Reste que je n’ai pas une vision naïve ou béate du dialogue social. J’ai simplement la conviction que le principe majoritaire est une avancée majeure, qui responsabilise à la fois les organisations syndicales et les directions d’entreprise, ce qui est essentiel, l’absence d’accord pouvant constituer un frein à l’organisation du travail. Je suis même persuadée que le développement de la négociation et de cette culture du compromis peut être un formidable outil de revitalisation du syndicalisme.

Sincèrement, j’ai le sentiment que, si les employeurs montrent parfois peu d’appétence pour la négociation, c’est parce qu’ils ont le sentiment que celle-ci est dépourvue d’enjeux significatifs. C’est exactement pour la même raison que les salariés sont aussi peu attentifs au syndicalisme. Pourtant, pouvoir négocier sur ce qui fait le quotidien des salariés, sur l’organisation du travail, ce que prévoit l’article 2, est, à mes yeux, essentiel et structurant.

Mesdames, messieurs les sénateurs, nous avons entre nous des divergences de projets.

Mme Laurence Cohen. Ce sont des projets de société !

Mme Myriam El Khomri, ministre. Pour ma part, je n’oppose pas un étage à un autre. Je pense simplement que nous devons continuer dans cette voie. J’ai rencontré l’ensemble des organisations syndicales et j’écoute leurs propositions, car je suis toujours disposée à apporter des améliorations à ce texte. Néanmoins, je refuse catégoriquement d’en dénaturer la philosophie. Je le répète, il s’agit non pas d’obstination, mais de conviction et de détermination. (Applaudissements sur certaines travées du groupe socialiste et républicain.)

M. le président. Mes chers collègues, nous avons examiné 40 amendements au cours de la journée ; il en reste 841.

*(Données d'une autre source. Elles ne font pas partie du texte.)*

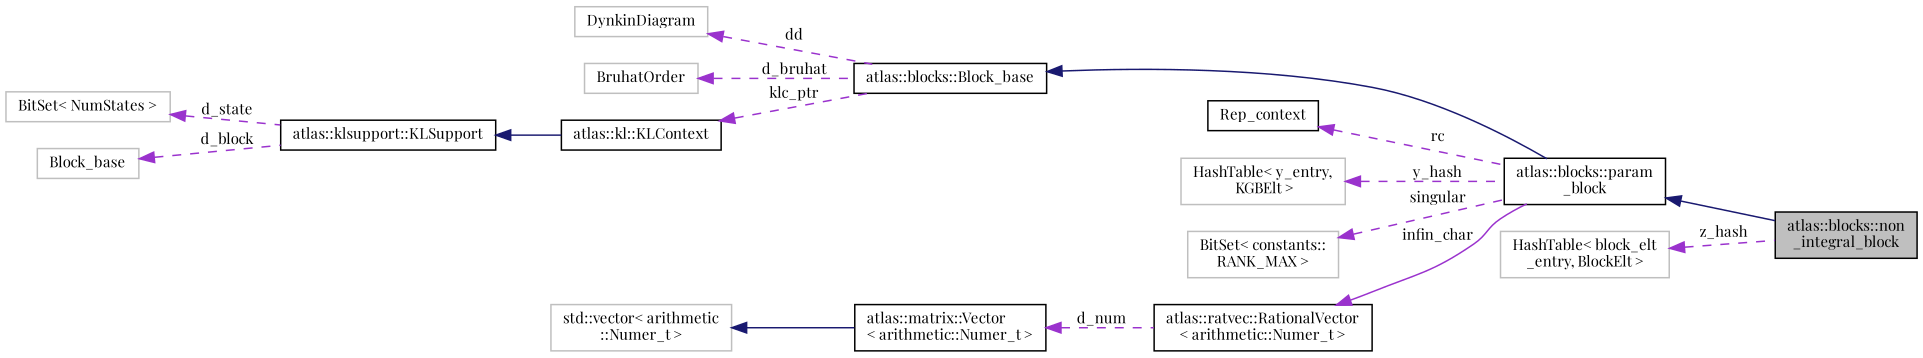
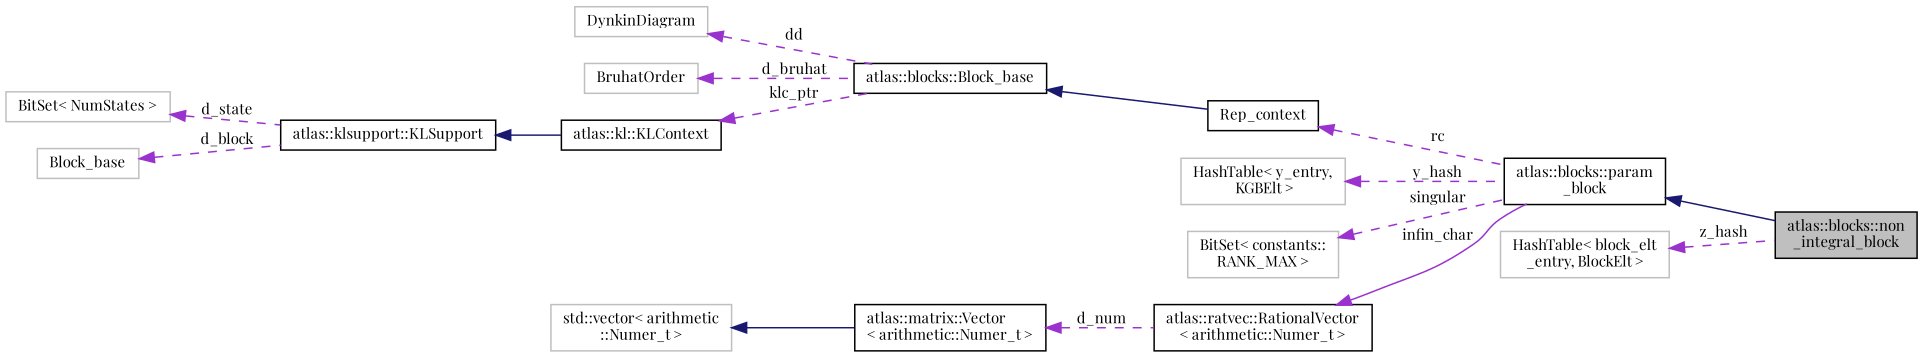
  digraph {
    fontname="Playfair Display"
    rankdir=LR
    node [color=black fillcolor=white fontname="Playfair Display" fontsize=10 shape=record style=filled]
    edge [color=darkorchid3 dir=back fontname="Playfair Display" fontsize=10 labelfontname=Helvetica labelfontsize=10 style=dashed]
    n1 [fillcolor=grey75 fontcolor=black height=0.2 label="atlas::blocks::non\l_integral_block" width=0.4]
    n2 [height=0.2 label="atlas::blocks::param\l_block" width=0.4]
    n3 [height=0.2 label="atlas::blocks::Block_base" width=0.4]
    n4 [color=grey75 height=0.2 label=DynkinDiagram width=0.4]
    n5 [color=grey75 height=0.2 label=BruhatOrder width=0.4]
    n6 [height=0.2 label="atlas::kl::KLContext" width=0.4]
    n7 [height=0.2 label="atlas::klsupport::KLSupport" width=0.4]
    n8 [color=grey75 height=0.2 label="BitSet\< NumStates \>" width=0.4]
    n9 [color=grey75 height=0.2 label=Block_base width=0.4]
    n10 [color=grey75 height=0.2 label="HashTable\< y_entry,\l KGBElt \>" width=0.4]
    n11 [height=0.2 label=Rep_context width=0.4]
    n12 [color=grey75 height=0.2 label="BitSet\< constants::\lRANK_MAX \>" width=0.4]
    n13 [height=0.2 label="atlas::ratvec::RationalVector\l\< arithmetic::Numer_t \>" width=0.4]
    n14 [height=0.2 label="atlas::matrix::Vector\l\< arithmetic::Numer_t \>" width=0.4]
    n15 [color=grey75 height=0.2 label="std::vector\< arithmetic\l::Numer_t  \>" width=0.4]
    n16 [color=grey75 height=0.2 label="HashTable\< block_elt\l_entry, BlockElt \>" width=0.4]
    n2 -> n1 [color=midnightblue style=solid]
-   n3 -> n2 [color=midnightblue style=solid]
+   n3 -> n11 [color=midnightblue style=solid]
    n4 -> n3 [label=" dd"]
    n5 -> n3 [label=" d_bruhat"]
    n6 -> n3 [label=" klc_ptr"]
    n7 -> n6 [color=midnightblue style=solid]
    n8 -> n7 [label=" d_state"]
    n9 -> n7 [label=" d_block"]
    n10 -> n2 [label=" y_hash"]
    n11 -> n2 [label=" rc"]
    n12 -> n2 [label=" singular"]
    n13 -> n2 [label=" infin_char" style=solid]
    n14 -> n13 [label=" d_num"]
    n15 -> n14 [color=midnightblue style=solid]
    n16 -> n1 [label=" z_hash"]
  }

La suite de la discussion est renvoyée à la prochaine séance.

Article 2 (début)
Dossier législatif : projet de loi relatif au travail, à la modernisation du dialogue social  et à la sécurisation des parcours professionnels
Discussion générale

9

Ordre du jour

M. le président. Voici quel sera l’ordre du jour de la prochaine séance publique, précédemment fixée à aujourd’hui, mercredi 15 juin 2016, à quatorze heures trente et le soir :

Suite du projet de loi, considéré comme adopté par l’Assemblée nationale en application de l’article 49, alinéa 3, de la Constitution après engagement de la procédure accélérée, visant à instituer de nouvelles libertés et de nouvelles protections pour les entreprises et les actif-ve-s (n° 610, 2015-2016) ;

Rapport de MM. Jean-Baptiste Lemoyne, Jean-Marc Gabouty et Michel Forissier, fait au nom de la commission des affaires sociales (n° 661, 2015-2016) ;

Texte de la commission (n° 662, 2015-2016).

Personne ne demande la parole ?…

La séance est levée.

(La séance est levée le mercredi 15 juin 2016, à zéro heure trente-cinq.)